In the late 1870s, having entered the world of the Parisian bourgeoisie and aristocracy, Munkácsy began to paint striking still lifes as well as salon genre scenes featuring luxurious interiors and ladies of society, in the wake of similar works by the extremely successful artists Mariano Fortuny and Alfred Stevens. Salon genre scenes were popular and fashionable in this period and depicted typical social events among the well-to-do.
Munkácsy's salon paintings were highly marketable at this time. For these compositions, he made use of the interiors and visual world of his own mansion. By this time, the artist's lavishly furnished home had become a representative space: the weekly opened Munkácsy salon was a venue for soirées, receptions, and musical and dramatic performances, although it also provided a setting for the artist to introduce his latest works to a selected audience. His salon paintings offered a glimpse into an exclusive milieu: the artist's admirers and collectors enjoyed seeing his charming soirées committed to canvas and were delighted to take such works home with them - a kind of unique souvenir of the opulent world to which it was an honour even to be invited. This explains the enduring popularity of the salon paintings, as the simultaneous representation of both intimacy and worldliness.
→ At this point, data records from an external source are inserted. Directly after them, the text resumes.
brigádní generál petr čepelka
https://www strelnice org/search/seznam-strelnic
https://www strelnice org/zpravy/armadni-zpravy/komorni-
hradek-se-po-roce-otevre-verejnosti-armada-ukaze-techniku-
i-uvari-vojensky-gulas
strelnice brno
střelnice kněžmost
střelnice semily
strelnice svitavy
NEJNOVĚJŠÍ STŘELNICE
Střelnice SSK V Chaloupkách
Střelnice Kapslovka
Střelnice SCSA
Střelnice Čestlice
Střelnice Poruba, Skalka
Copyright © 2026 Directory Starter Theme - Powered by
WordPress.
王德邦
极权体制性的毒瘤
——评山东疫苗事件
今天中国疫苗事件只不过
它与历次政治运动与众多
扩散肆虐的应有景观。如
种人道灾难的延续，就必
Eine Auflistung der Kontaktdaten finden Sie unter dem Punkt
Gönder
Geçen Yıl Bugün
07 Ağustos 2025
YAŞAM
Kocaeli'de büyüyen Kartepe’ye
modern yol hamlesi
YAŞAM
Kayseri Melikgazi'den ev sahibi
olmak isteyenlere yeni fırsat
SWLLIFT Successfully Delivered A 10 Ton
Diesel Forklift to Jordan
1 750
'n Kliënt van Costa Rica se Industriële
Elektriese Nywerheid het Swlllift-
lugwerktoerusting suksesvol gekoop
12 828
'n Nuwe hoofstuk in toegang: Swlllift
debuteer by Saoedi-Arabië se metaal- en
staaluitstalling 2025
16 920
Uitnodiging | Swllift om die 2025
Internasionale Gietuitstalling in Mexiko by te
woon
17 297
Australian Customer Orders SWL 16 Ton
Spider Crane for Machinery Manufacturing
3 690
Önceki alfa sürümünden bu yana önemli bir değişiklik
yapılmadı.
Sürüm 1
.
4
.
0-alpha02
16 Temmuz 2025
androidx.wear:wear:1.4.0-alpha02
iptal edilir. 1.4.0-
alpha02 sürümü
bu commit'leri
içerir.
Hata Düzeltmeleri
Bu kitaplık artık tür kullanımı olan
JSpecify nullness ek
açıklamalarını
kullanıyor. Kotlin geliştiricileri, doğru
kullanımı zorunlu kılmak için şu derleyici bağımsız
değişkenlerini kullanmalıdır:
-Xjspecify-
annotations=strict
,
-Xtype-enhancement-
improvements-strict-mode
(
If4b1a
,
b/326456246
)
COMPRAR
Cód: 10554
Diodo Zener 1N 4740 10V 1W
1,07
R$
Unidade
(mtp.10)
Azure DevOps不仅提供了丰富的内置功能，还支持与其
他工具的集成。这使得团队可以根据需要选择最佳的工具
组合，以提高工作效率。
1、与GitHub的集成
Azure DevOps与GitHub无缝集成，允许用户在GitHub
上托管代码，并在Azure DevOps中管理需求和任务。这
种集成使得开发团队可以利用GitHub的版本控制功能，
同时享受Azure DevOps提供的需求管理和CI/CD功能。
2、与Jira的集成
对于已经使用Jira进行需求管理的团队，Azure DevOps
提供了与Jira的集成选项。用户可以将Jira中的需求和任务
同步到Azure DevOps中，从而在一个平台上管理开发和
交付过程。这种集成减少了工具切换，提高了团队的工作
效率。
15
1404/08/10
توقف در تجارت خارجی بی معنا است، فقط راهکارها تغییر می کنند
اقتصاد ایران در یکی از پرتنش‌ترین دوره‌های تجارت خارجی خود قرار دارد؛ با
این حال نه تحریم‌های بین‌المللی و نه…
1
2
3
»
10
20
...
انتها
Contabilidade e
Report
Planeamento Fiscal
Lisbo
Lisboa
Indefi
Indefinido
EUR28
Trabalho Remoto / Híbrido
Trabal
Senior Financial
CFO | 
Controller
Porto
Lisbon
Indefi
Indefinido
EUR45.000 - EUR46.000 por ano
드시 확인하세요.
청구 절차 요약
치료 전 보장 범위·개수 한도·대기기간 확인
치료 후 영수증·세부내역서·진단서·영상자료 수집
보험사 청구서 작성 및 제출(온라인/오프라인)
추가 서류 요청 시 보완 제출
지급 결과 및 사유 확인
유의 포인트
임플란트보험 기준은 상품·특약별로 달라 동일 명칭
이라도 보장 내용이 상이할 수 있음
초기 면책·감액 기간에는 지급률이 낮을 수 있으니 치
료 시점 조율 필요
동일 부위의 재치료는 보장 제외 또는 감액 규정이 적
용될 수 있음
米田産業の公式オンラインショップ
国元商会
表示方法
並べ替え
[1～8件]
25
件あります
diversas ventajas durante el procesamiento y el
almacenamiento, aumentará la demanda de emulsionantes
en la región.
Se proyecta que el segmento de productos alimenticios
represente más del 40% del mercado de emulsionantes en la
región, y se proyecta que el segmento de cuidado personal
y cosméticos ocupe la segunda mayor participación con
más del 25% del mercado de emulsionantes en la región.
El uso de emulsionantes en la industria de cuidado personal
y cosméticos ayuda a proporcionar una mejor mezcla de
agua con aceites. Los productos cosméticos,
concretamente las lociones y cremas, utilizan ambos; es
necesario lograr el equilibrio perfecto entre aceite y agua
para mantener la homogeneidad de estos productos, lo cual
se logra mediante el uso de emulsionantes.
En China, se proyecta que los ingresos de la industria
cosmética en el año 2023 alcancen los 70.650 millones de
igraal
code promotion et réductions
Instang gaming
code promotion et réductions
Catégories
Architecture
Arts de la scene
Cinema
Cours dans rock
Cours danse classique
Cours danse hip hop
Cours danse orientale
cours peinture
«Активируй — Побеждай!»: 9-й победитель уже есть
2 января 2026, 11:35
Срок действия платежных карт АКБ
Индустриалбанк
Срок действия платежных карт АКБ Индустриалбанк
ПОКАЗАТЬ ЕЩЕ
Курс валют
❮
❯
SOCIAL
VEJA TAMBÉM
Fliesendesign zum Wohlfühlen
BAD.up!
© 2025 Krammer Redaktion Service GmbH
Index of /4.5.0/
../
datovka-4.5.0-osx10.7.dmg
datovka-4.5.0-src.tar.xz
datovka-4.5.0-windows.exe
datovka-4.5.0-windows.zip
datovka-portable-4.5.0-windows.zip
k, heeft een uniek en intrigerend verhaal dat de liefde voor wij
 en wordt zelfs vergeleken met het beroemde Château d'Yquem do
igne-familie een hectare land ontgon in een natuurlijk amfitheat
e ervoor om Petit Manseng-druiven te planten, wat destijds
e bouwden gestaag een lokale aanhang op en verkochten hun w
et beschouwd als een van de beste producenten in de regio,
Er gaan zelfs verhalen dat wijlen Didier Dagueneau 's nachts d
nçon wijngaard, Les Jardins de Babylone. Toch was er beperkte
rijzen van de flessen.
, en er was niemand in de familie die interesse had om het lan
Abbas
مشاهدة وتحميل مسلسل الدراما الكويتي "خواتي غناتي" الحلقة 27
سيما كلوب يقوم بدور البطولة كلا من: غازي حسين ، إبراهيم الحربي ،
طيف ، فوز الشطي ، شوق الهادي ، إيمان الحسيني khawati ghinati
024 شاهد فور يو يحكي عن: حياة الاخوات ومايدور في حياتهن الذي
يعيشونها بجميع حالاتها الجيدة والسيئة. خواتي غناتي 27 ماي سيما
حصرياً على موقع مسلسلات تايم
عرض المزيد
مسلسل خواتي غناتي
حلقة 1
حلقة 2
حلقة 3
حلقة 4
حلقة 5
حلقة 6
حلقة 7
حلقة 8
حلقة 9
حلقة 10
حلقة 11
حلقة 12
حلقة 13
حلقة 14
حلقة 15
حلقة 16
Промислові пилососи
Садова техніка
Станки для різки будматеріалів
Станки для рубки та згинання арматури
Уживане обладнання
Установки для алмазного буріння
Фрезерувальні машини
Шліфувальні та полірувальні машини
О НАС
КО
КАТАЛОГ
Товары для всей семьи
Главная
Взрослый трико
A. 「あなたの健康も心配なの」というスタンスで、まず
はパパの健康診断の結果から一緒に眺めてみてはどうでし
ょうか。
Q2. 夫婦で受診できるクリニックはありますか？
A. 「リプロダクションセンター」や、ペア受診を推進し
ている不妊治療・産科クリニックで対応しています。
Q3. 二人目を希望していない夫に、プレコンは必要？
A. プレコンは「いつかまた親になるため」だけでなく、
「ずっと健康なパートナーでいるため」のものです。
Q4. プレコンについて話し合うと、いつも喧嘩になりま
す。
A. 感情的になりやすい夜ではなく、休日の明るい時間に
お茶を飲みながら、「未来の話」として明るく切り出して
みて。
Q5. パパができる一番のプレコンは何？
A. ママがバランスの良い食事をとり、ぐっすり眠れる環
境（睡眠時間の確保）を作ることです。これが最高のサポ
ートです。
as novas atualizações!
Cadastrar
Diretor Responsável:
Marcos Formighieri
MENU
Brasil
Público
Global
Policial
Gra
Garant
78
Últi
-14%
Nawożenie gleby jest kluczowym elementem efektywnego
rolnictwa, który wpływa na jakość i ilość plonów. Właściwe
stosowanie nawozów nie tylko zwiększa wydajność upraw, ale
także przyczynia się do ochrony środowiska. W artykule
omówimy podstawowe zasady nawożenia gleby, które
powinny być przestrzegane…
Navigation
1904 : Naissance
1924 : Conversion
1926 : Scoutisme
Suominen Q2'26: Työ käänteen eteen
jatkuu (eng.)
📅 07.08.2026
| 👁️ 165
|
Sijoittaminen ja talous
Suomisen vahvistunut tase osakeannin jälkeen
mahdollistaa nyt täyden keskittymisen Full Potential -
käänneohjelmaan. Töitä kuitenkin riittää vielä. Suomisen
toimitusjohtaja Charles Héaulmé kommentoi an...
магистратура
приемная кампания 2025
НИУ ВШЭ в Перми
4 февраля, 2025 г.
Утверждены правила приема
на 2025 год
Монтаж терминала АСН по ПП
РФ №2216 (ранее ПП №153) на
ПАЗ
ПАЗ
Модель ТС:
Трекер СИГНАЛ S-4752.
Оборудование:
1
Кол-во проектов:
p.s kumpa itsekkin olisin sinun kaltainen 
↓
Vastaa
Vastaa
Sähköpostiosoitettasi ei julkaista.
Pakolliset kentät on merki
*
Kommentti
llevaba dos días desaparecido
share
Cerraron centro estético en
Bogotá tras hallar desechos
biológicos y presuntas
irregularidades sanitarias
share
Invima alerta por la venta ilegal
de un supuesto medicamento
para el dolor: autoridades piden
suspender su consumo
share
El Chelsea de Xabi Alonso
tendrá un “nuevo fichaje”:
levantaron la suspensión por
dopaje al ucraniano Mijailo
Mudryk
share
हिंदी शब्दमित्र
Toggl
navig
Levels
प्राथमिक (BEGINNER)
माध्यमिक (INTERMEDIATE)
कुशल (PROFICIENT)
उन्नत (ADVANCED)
Depictions of reverie, featuring women or children dreaming, pensive, half-asleep, or slumbering, form a separate group among the intimate bourgeois genre paintings that were so fashionable in this period. Munkácsy, too, had a predilection for this theme, as did his French contemporary, James Tissot, who likewise became famous for works depicting the everyday lives of the French elite.
Munkácsy produced his salon paintings at the insistence of the art dealer Charles Sedelmeyer, a man with a remarkable flair for marketing, and – like the Christ paintings - they contributed to the construction of the Munkácsy brand. Most ended up overseas, acquired for famous private collections in America, many of them in New York.